As the clock ticks toward doomsday for 52 pieces of lead-laced playground equipment in the Erie County parks system, 10 pieces will be saved from the scrap heap, including Cinderella's pumpkin carriage at Akron Falls Park.
A tree house slide and cowboy and fire truck climbers will also be spared at Akron Falls. So will the farmer climber at Ellicott Creek Park.
They are among the items that will be refurbished and made safe as county parks crews continue their purge of playground equipment that has tested positive for lead paint, county parks officials said.
“They’re unique, iconic features in our parks,” said Troy P. Schinzel, the newly appointed Erie County parks commissioner. “For people who grew up near these parks, it really rings a bell. They’re very near and dear to those who grew up in Erie County.”
Schinzel, who was appointed last month by Erie County Executive Mark C. Poloncarz, is overseeing a lead remediation program of playground equipment across six county parks.
In all, 66 total items – mostly swingsets and slides but also picnic tables and shelter trim – are being cut out and scrapped.
A recent report from Erie County Comptroller Stefan I. Mychajliw Jr. revealed lead paint-tainted playground equipment in county parks. An analysis by the county revealed nearly one-quarter of the park’s 258 pieces of playground equipment was found to have various levels of lead paint.
After testing and identifying all of the parks equipment, county officials are now embarking on a two-phase process to remove or rehabilitate the contaminated equipment.
Playground equipment deemed worth saving for the sake of heritage and history – like the pumpkin carriage – will be repaired, restored, repainted and made safe to play on. Parks officials estimate such pieces are likely at least a half-century old.
“We choose to keep those,” Schinzel said. “You won’t find them anywhere else.”
“For us, we’re trying where it’s possible to protect our legacy and our heritage,” Schinzel said.
Schinzel said the pieces being saved will be repainted as closely as possible to their original color scheme.
Wondering about “the shoe” climber at Chestnut Ridge Park? It’s staying, too. And it’ll remain just the way it is. It passed the test for lead.

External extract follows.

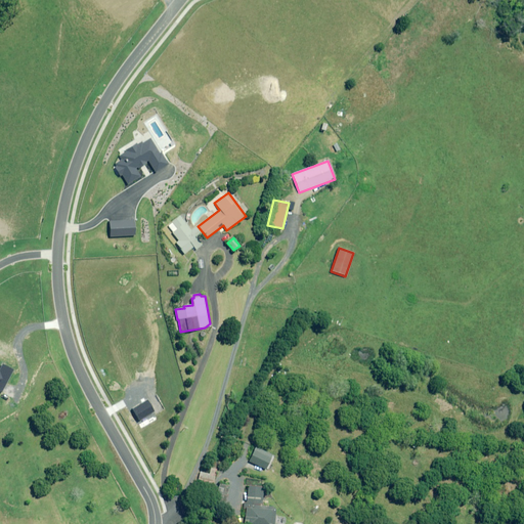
[(272,454),(255,447),(249,462),(266,469),(272,454)]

The work will be done through the fall, Schinzel said.
First, crews will remove all of the equipment that’s deemed unfit for public use. Then crews will restore the contaminated equipment the county views as worth protecting.
Erie County officials will spend time over the winter identifying where replacement playground equipment will be installed, Schinzel said.

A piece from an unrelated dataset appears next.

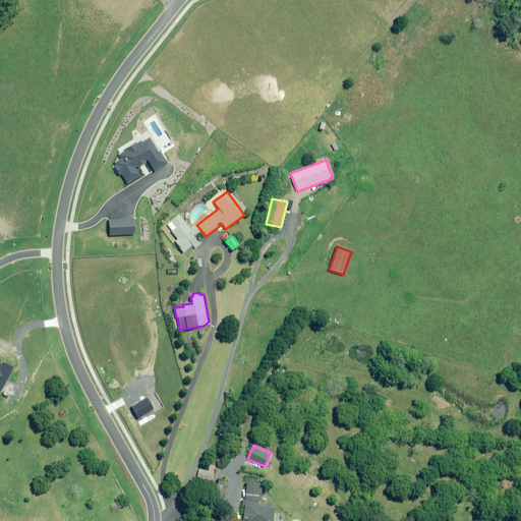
[(217,467),(209,465),(208,471),(198,469),(195,482),(213,486),(217,467)]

County crews have already completed work at Sprague Brook Park near Springville and spent this week at Akron Falls Park.
The work has raised questions from the union representing the crew members.
AFSCME Local 1096, the Erie County blue-collar employees union representing those removing the park equipment, expressed concern about whether the workers have been adequately trained, are equipped to deal with the on-the-job lead exposures and if they face a “serious health risk.”
“I do not feel my members have received the proper training to do this work, and I am concerned that the work is starting without a real plan in place to protect their safety,” Richard Canazzi, president of AFSCME Local 1095, wrote Poloncarz this week.
Gary A. Wilson, the county’s Commissioner of Labor Relations, responded for the county with answers to 14 questions posed by the union about training, protective equipment, blood testing and lead levels on the equipment.
“In consultation with the Parks Department, Erie County Health Department and experts in the field of lead contamination, the potential risk for unsafe lead exposure for a project that does not involve encapsulation, such as this, is low,” Wilson responded in a letter to the union.
Besides Cinderella's pumpkin carriage, tree house slide, fire truck and cowboy climbers at Akron Falls, a carousel merry-go-round will also be saved at that park. In addition, a slide at Chestnut Ridge, a swingset and the farmer climber at Ellicott Creek, a teeter-totter at Elma Meadows and a glider frame at Sprague Brook park will remain, county officials said.